Challenge AZ : Lettre O comme Ouvrage
Le mot ouvrage peut avoir plusieurs définitions, voici ce que dit le Larousse à ce sujet :
– Action de travailler, de mettre en œuvre ; travail, tâche.
Définition du mot « ouvrage » d’après le Larousse
– Produit du travail de l’artisan ou de l’artiste.
– Travail d’aiguille, de dentelle, de crochet, etc.
– Production littéraire, texte écrit.
– Livre.
Je vous propose aujourd’hui de regrouper le livre, l’action de travailler et les travaux d’aiguilles grâce à un livre transmis dans ma famille depuis plusieurs générations.
La jeune ménagère
Imaginez-vous être une jeune fille d’une dizaine d’années en 1905. Vous allez à l’école, parfois en pensionnat de jeunes filles lorsque vous avez la chance d’appartenir à une famille aisée, mais qu’y apprenez-vous ? A lire et à écrire bien sûr, à calculer probablement, mais votre programme est également marqué par l’époque. On ne vous prépare pas à un métier, la plupart des femmes restent à la maison pendant que le mari part travailler. La société vous voit donc comme une future femme au foyer, n’y voyez surtout rien de péjoratif c’est tout à fait normal.
Votre rôle ? Tenir la maison, au sens large du terme. Il ne s’agit pas seulement de faire le ménage, la cuisine et les courses. Non ! Vous devrez également vous occuper des enfants mais aussi de la comptabilité et des différents papiers. Heureusement pour vous et votre professeur, un livre explique parfaitement tout ce qu’il vous faut savoir pour devenir une parfaite ménagère.
Voici un extrait de la lettre de M. CARRÉ, inspecteur général honoraire de l’enseignement primaire, publiée dans l’introduction de l’ouvrage :
« […] Votre petite Marie ne sera pas seulement une jeune fille sachant faire la cuisine et tenir un ménage ; elle sera aussi et avant tout l’âme du foyer, puisqu’elle saura faire qu’on l’aime et qu’on s’y plaise. Puissent nos écoles former beaucoup de jeunes filles qui lui ressemblent. […]«
Extrait de l’introduction du livre « La jeune ménagère », Julie SEVRETTE, Larousse, 1905
Ce livre est donc parfaitement représentatif de ce que l’on attend de vous à l’âge adulte. Mais vous êtes encore jeune, un ouvrage purement théorique serait sûrement trop rébarbatif pour vous. C’est pourquoi l’auteur a découpé le manuel en 38 chapitres dans lesquels vous découvrirez l’histoire de Louise, domestique à Paris, veuve depuis 12 ans et mère d’une petite Marie (de votre âge environ), qui reçoit une maison en héritage. La maison est en bien piètre état, c’est pourquoi elle va en profiter pour apprendre à sa fille à la remettre en ordre. A la fin de chaque chapitre, vous pourrez retrouver les notions importantes à retenir.

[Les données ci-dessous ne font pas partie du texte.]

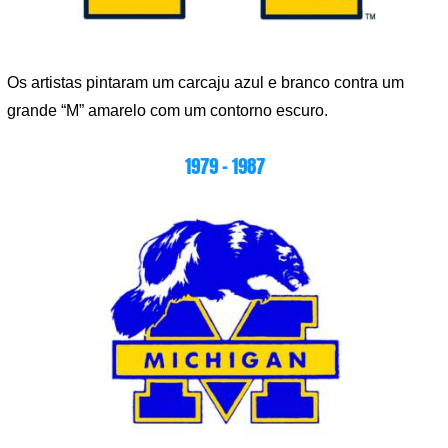
Os artistas pintaram um carcaju azul e branco contra um
grande “M” amarelo com um contorno escuro.
1979 – 1987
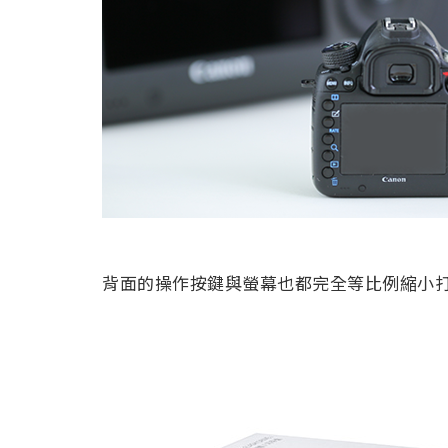
背面的操作按鍵與螢幕也都完全等比例縮小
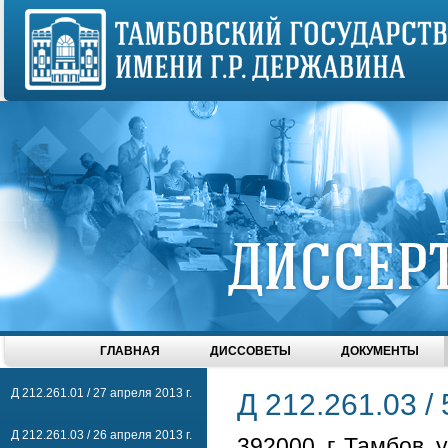
ГЛАВНАЯ
ДИССОВЕТЫ
ДОКУМЕНТЫ
Д 212.261.01 / 27 апреля 2013 г.
Д 212.261.03 / 
Д 212.261.03 / 26 апреля 2013 г.
392000, г. Тамбов, 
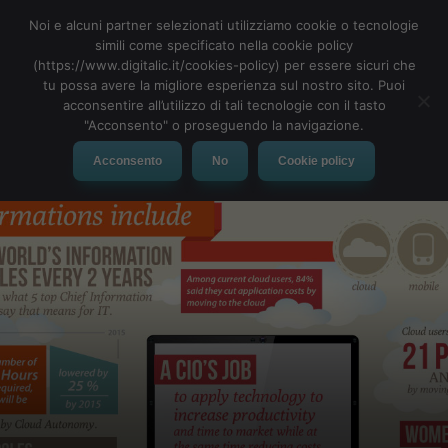
Noi e alcuni partner selezionati utilizziamo cookie o tecnologie
simili come specificato nella cookie policy
(https://www.digitalic.it/cookies-policy) per essere sicuri che
tu possa avere la migliore esperienza sul nostro sito. Puoi
MENU
acconsentire all’utilizzo di tali tecnologie con il tasto
"Acconsento" o proseguendo la navigazione.
Acconsento
No
Cookie policy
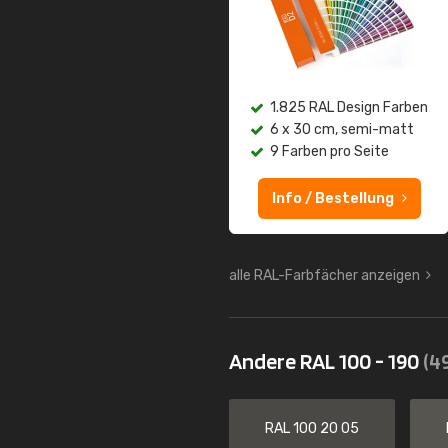
1.825 RAL Design Farben
6 x 30 cm, semi-matt
9 Farben pro Seite
Info / Bestellung
alle RAL-Farbfächer anzeigen
Andere RAL 100 - 190
(4
RAL 100 20 05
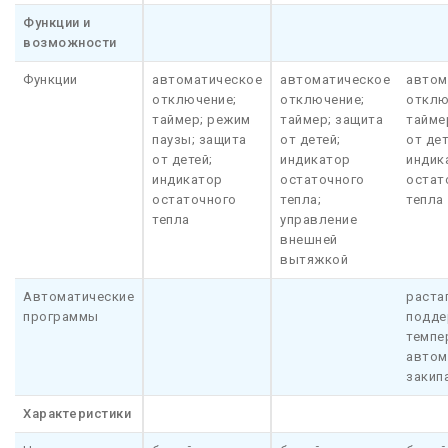
Функции и
возможности
Функции
автоматическое
автоматическое
автом
отключение;
отключение;
отклю
таймер; режим
таймер; защита
тайме
паузы; защита
от детей;
от дет
от детей;
индикатор
индик
индикатор
остаточного
остат
остаточного
тепла;
тепла
тепла
управление
внешней
вытяжкой
Автоматические
раста
программы
подде
темпе
автом
закип
Характеристики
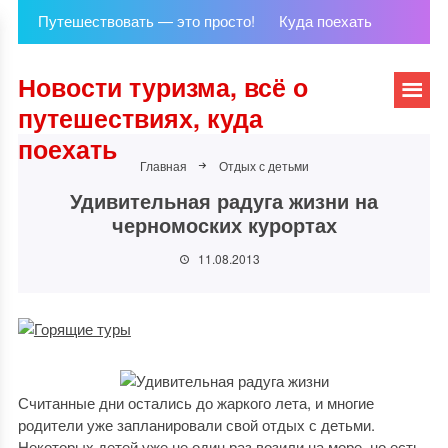
Путешествовать — это просто!
Куда поехать
Новости туризма, всё о
путешествиях, куда
поехать
Главная
Отдых с детьми
Удивительная радуга жизни на
черномоских курортах
11.08.2013
Считанные дни остались до жаркого лета, и многие
родители уже запланировали свой отдых с детьми.
Некоторых детей уже не один раз возили на море, но есть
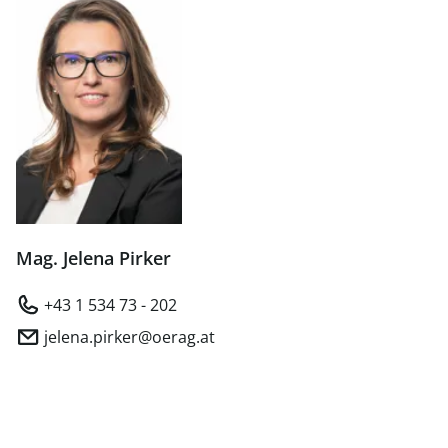
Mag. Jelena Pirker
+43 1 534 73 - 202
jelena.pirker@oerag.at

Avec Marie, vous apprendrez donc ce qu’est une armoire bien rangée, comment balayer une chambre, dresser une table et cuisiner un bon ragoût, comment tricoter, raccommoder et faire du crochet, ainsi que les soins à apporter aux nouveau-nés.
Mais également comment tenir des comptes et gérer le budget de votre futur ménage ainsi que des notions plus générales de droits et d’assurances.
Bien sûr une liste de recettes vous permettra de satisfaire de manière diversifiée l’appétit de votre futur époux. Cette dernière vous sera d’autant plus utile qu’elle vous aidera à éloigner l’alcoolisme de votre foyer !
« Les mesures capables d’enrayer l’alcoolisme sont du domaine de la morale seule.
Extrait du livre « La jeune ménagère », Julie SEVRETTE, Larousse, 1905
L’alcoolique, en buvant, cherche moins un plaisir matériel que l’oubli de ses misères présentes, vraies ou imaginaires. C’est donc aux femmes plus qu’aux médecins qu’il appartient de détruire l’alcoolisme.
Un intérieur propre, une cuisine appétissante, un visage souriant, beaucoup de bonne humeur, des enfants bien tenus : le foyer domestique aura vaincu le cabaret.«
Intérêt généalogique
Laissons maintenant votre double, jeune fille de 1905, pour revenir au présent. Bien sûr cet ouvrage paraît complètement désuet et démodé au vu de notre mentalité. Mais c’est un très bon reflet de ce qu’était la société de l’époque. De comment la façon dont étaient formés les enfants d’alors qui deviendront adultes lors de la Première Guerre Mondiale.
Si ce livre ne s’adresse qu’aux filles, il les prépare à devenir de parfaites Françaises, fières d’aider leur patrie par la tenue irréprochable de leur foyer et à donner de beaux enfants à leurs époux, mais surtout à la France.
Le manuel est parsemé de réflexions patriotiques :
« Oh ! chère petite Française, comme tu aurais bien mérité de la patrie, si par amour et par adresse, tu arrivais à faire de la maison paternelle un nid réchauffant et confortable d’où l’on ne sortirait que pour aller au travail ! »
« Elle aperçut Mohon, la florissante cité du fer, passa sous un court tunnel, vit à gauche Mézières avec sa belle église du XVe siècle, bombardée en 1870 par les Prussiens. Louise se rappelait avec une émotion poignante la terreur de la population quand une pluie de feu et de fer s’abattit sur la ville, détruisant les maisons et ensevelissant au fond des caves les familles qui s’y étaient réfugiées. »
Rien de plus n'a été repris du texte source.